History.—The territory now included in Kansas was first visited by Europeans in 1541, when Francisco de Coronado led his Spaniards from New Mexico across the buffalo plains in search of the wealth of “Quivira,” a region located by Bandelier and other authorities in Kansas north-east of the Great Bend of the Arkansas. Thereafter, save for a brief French occupation, 1719-1725, and possibly slight explorations equally inconsequential, Kansas remained in undisturbed possession of the Indians until in 1803 it passed to the United States (all save the part west of 100° long. and south of the Arkansas river) as part of the Louisiana Purchase. The explorations for the United States of Z. M. Pike (1807) and S. H. Long (1819) tended to confirm old ideas of sandy wastes west of the Mississippi.
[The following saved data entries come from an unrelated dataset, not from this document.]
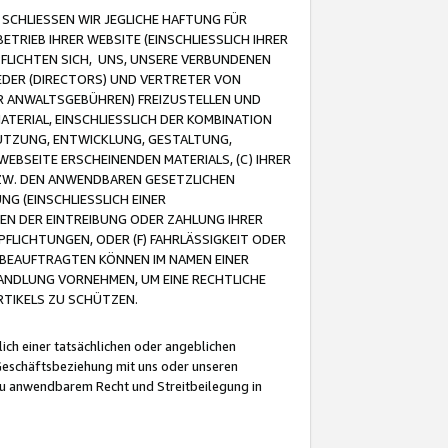
CHLIESSEN WIR JEGLICHE HAFTUNG FÜR
TRIEB IHRER WEBSITE (EINSCHLIESSLICH IHRER
FLICHTEN SICH, UNS, UNSERE VERBUNDENEN
EDER (DIRECTORS) UND VERTRETER VON
R ANWALTSGEBÜHREN) FREIZUSTELLEN UND
ATERIAL, EINSCHLIESSLICH DER KOMBINATION
NUTZUNG, ENTWICKLUNG, GESTALTUNG,
EBSEITE ERSCHEINENDEN MATERIALS, (C) IHRER
ZW. DEN ANWENDBAREN GESETZLICHEN
NG (EINSCHLIESSLICH EINER
BEN DER EINTREIBUNG ODER ZAHLUNG IHRER
LICHTUNGEN, ODER (F) FAHRLÄSSIGKEIT ODER
 BEAUFTRAGTEN KÖNNEN IM NAMEN EINER
HANDLUNG VORNEHMEN, UM EINE RECHTLICHE
TIKELS ZU SCHÜTZEN.
ich einer tatsächlichen oder angeblichen
Geschäftsbeziehung mit uns oder unseren
u anwendbarem Recht und Streitbeilegung in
But with the establishment of prairie commerce to Santa Fé (New Mexico), the waves of emigration to the Mormon land and to California, the growth of traffic to Salt Lake, and the explorations for a transcontinental railway, Kansas became well known, and was taken out of that mythical “Great American Desert,” in which, thanks especially to Pike and to Washington Irving, it had been supposed to lie. The trade with Santa Fé began about 1804, although regular caravans were begun only about 1825. This trade is one of the most picturesque chapters in border history, and picturesque in retrospect, too, is the army of emigrants crossing the continent in “prairie schooners” to California or Utah, of whom almost all went through Kansas.
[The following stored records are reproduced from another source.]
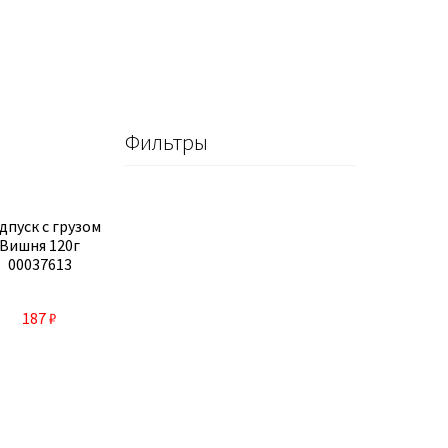
Фильтры
дпуск с грузом
Вишня 120г
00037613
187
₽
But this movement of hunters, trappers, traders, Mormons, miners and homeseekers left nothing to show of settlement in Kansas, for which, therefore, the succession of Territorial governments organized for the northern portion of the Louisiana Purchase had no real significance. Before 1854 Kansas was an Indian land, although on its Indian reservations (created in its east part for eastern tribes removed thither after 1830) some few whites resided: missionaries, blacksmiths, agents, farmers supposed to teach the Indians agriculture, and land “squatters,”—possibly 800 in all. Fort Leavenworth was established in 1827, Fort Scott in 1842, Fort Riley in 1853. There were Methodist (1829), Baptist, Quaker, Catholic and Presbyterian missions active by 1837. Importunities to Congress to institute a Territorial government began in 1852. This was realized by the Kansas-Nebraska Bill of 1854.
By that Act Kansas (which from 1854 to 1861 included a large part of Colorado) became, for almost a decade, the storm centre of national political passion, and her history of prime significance in the unfolding prologue of the Civil War. Despite the Missouri Compromise, which had prohibited slavery in the Louisiana Purchase N. of 36° 30′ N. lat. (except in Missouri), slaves were living at the missions and elsewhere, among Indians and whites, in 1854. The “popular sovereignty” principle of the Kansas-Nebraska Bill involved a sectional struggle for the new Territory. Time showed that the winning of Kansas was a question of the lightest-footed immigrant. Slaveholders were not footloose; they had all to lose if they should carry their blacks into Kansas and should nevertheless fail to make it a slave-state. Thus the South had to establish slavery by other than actual slaveholders, unless Missouri should act for her to establish it. But Missouri did not move her slaves; while her vicinity encouraged border partisans to seek such establishment even without residence—by intimidation, election frauds and outrage. This determined at once the nature of the Kansas struggle and its outcome; and after the South had played and lost in Kansas, “the war for the Union caught up and nationalized the verdict of the Territorial broil.”